Very tragic. I would love to have a copy of that You Tube video for our Hunter Education Classes. Anyone know how I can get a copy of it?


----------



## Muskynut13 (Dec 21, 2008)

Ill be the first to tell you that I never wore a harness. That was until 2005. All my friends were going to Athens to party and I asked my one buddy if he wanted to ride with me. he said he wasnt going because he just got a pic of a good buck and was going to hunt all weekend for it. We all left and went to party. We get a call about 10pm and said that my best friend had fallen out of his tree and passed away. It was the hardest thing that I had ever had to go through in my life. Just think I had been in a tree 1000 times without a harness and nothing happend to me. He had a linemans belt on trying to be safe. Not a full body harness but at least it was something. He fell asleep and fell to his death. From that day forward I told myself that I would always wear a harness. Everybody please wear your harness, because it is not just me that would suffer.

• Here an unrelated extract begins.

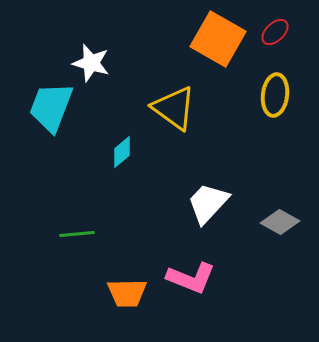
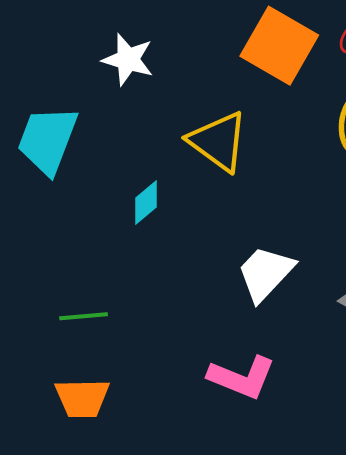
white star: (91, 63) -> (128, 60), moved
orange trapezoid: (127, 293) -> (82, 398), moved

It hurts your family, and friends.


----------



## bkr43050 (Apr 5, 2004)

I bought the rope to install lifeline systems to my lock-on tree stands and will be putting them up the next time I go to each one. It is a great way to ensure that you are protected from the time you leave the ground until you get back down after your hunt. For those of you interested in doing so I can tell you that it is a piece of cake to make these setups. The kits will run you $25 or more each but I bought enough rope and carabiners for 4 setups for about the price of one kit. If anyone needs to know how to tie these there are all kinds of links explaining how to tie the Prussic know that is used. And believe me this knot is extremely simple to do.


----------